# Spectrum EQ slope



## philstar (Oct 21, 2015)

hi,

Im trying very hard to become better at mastering.

I use EQs to separate frequencies, compressors and limiters to keep levels good.

Im currently making electronic music but I have a background in orchestral. I thought it might be interesting to branch out.

I do not own monitor speakers or headphones. I mix using 2 large Mission Floor standers. I then check the mix in my car (has a small sub) as well as on the TV through a usb stick. I do this to check for flaws in my mastering.

My mixes sound fine in all of the above conditions (not pro, but ok for me).

Im concerned because I recently started using the spectrum analyser. The picture above is from the master channel. The mix sounds fine across numerous speakers but the picture suggests that if you put it through a large PA system it would sound horrendous.

so 2 questions:
1. should that picture show a flat line through all frequencies (or close to it)?

2. Ive tried levelling the frequency line (filters/eq) and when I do things like bass drums, floor toms, sub bass become almost inaudible and the overall sound of the composition is compromised. Can I get a flatter frequency graph and still hear my low end instruments?

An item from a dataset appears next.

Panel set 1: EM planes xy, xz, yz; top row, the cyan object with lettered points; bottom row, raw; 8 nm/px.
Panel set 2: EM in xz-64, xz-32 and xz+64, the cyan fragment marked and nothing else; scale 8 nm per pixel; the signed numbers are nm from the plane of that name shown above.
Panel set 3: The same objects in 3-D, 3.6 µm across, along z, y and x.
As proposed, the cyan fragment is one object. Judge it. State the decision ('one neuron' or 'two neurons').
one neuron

thanks in advance for any help, just trying to get better!

Phil


----------



## Hannes_F (Oct 21, 2015)

philstar said:


> 1. should that picture show a flat line through all frequencies (or close to it)?



No. Most definetely not.

If there is any "icon curve" for orchestral music then it is halfway flat (or slightly declined) until about 2 k and declines stronger then towards higher frequencies.

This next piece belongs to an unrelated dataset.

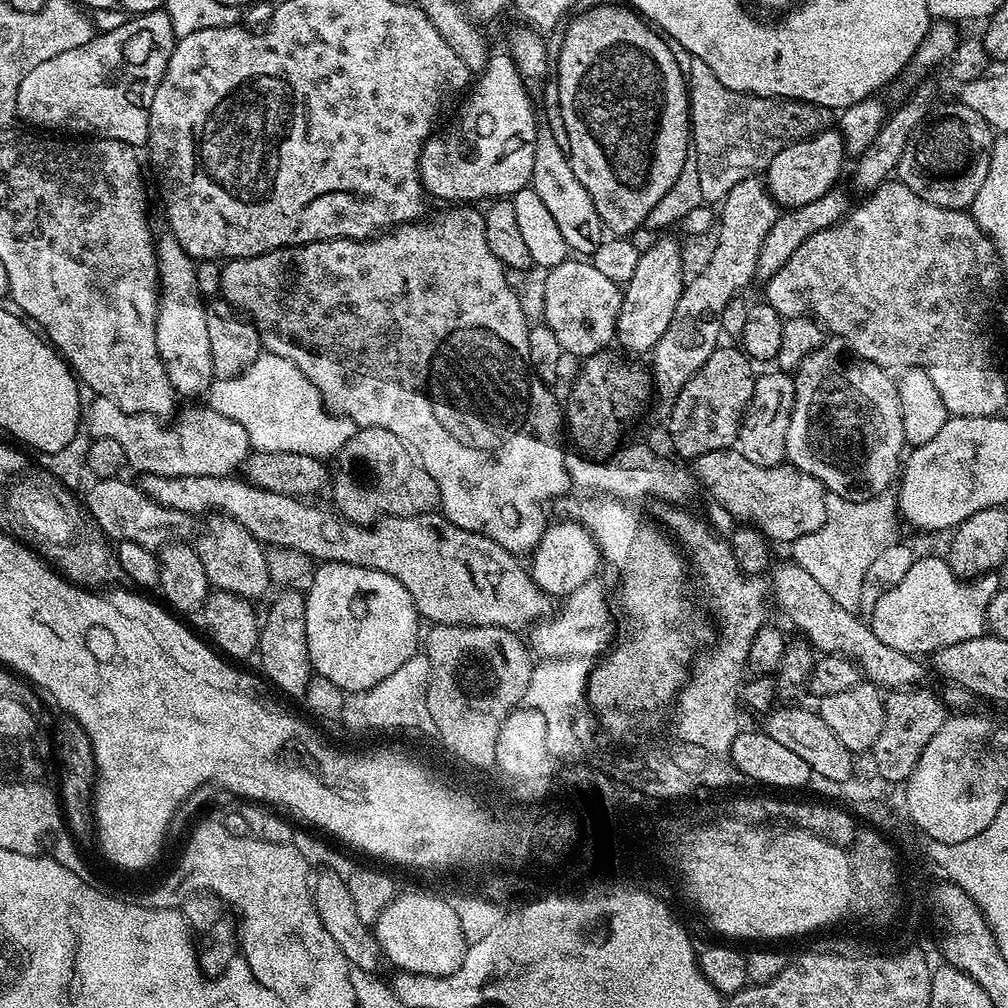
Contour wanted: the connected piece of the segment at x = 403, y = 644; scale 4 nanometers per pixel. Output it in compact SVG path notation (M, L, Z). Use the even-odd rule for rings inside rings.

> 2. Ive tried levelling the frequency line (filters/eq) and when I do things like bass drums, floor toms, sub bass become almost inaudible and the overall sound of the composition is compromised. Can I get a flatter frequency graph and still hear my low end instruments?

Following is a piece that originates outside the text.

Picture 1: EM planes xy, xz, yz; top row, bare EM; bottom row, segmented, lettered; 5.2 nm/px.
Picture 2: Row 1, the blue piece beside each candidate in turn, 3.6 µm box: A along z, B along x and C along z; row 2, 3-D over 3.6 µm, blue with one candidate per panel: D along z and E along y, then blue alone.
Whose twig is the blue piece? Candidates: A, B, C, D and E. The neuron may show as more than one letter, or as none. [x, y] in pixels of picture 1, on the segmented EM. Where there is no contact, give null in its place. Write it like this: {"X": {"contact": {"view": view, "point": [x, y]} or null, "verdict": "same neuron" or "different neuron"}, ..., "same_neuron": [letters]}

They say "mix with your ears and not with the eyes" for a reason. Meters are good for zooming in problems (as you probably have done here since you know now that you can't properly hear your bass) but not necessarily for fixing them. The problem fix would be to get decent headphones at least. Note that speakers in an untreated room are usually off by +/- 30 dB across the audible spectrum.


----------



## rayinstirling (Oct 21, 2015)

Without an example of your work it's pretty well impossible to have a fruitful conversation on where you are and where you need to go.


----------



## KEnK (Oct 21, 2015)

I have Ozone.
The EQ has a "pink noise" guide on the graph.
This line is very close to what most pro masters read at.
I run reference tracks through it all the time to get a sense of what I'm aiming for.
It's not so different than what you have in your pic-
but w/o an audio example there isn't much to say.


----------



## kwuk (Nov 2, 2015)

Most EQs come with a tilt setting. This should normally be set to around 4.5 dB/octave to most accurately reflect how human hearing perceives higher sounds to be louder (by roughly 4.5 dB per octave). Using the right tilt setting will result in your "slope" being flatter i.e. it will more closely resemble what you'd expect  so check your tilt is not set to zero. It's fine to EQ with the tilt at zero or anything else. 4.5 will usually give the flattest slope for a balanced mix. Also note, the spectrum analyzer measures power and is not a perfect tool i.e. zoom in and notice that the levels drop. This is because the power is been spread over a more finely grained frequency distribution so how the analyzer measures power will influence the slope as well (and each plugin is slightly different - there is no one agreed way to display a frequency power spectrum).

The key thing is to always use the same analyzer and analyzer settings, learn what sounds good, remember what the spectrum looks like, then the visuals will help, otherwise they might just be confusing. If you've never used a spectrum analyzer before it's likely not going to help you balance the whole frequency spectrum, you'll still need to use your ears and some good reference tracks. Individual peaks in the analyzer can still be helpful for narrowing in on problem frequencies, but so can sweeping with a notch or a peak with a high Q and just listening to what happens.

It's also worth noting that as volume increases our perception of the relative volumes of frequencies changes so you're never going to get a perfect visual of what's going on (4.5 dB/octave is only approximate). You can look up equal loudness contours on Wikipedia to learn more about all this


----------



## Beat Kaufmann (Nov 4, 2015)

philstar said:


> ... 1. should that picture show a flat line through all frequencies (or close to it)?
> Phil


Hi Phil
In addition to the upper threads: Search and have a look for some good electronic music - mastered by professionals of course. 
Compare those tracks with yours - if you want within/with an analyser as well. 
Make sure that your mix and the reference run with the same average level...

I still use references totay even if have got a lot of exeperiences over the years. 
Reference tracks also could help either to confirm a mix or to go on with further improvements.


Good luck
Beat


----------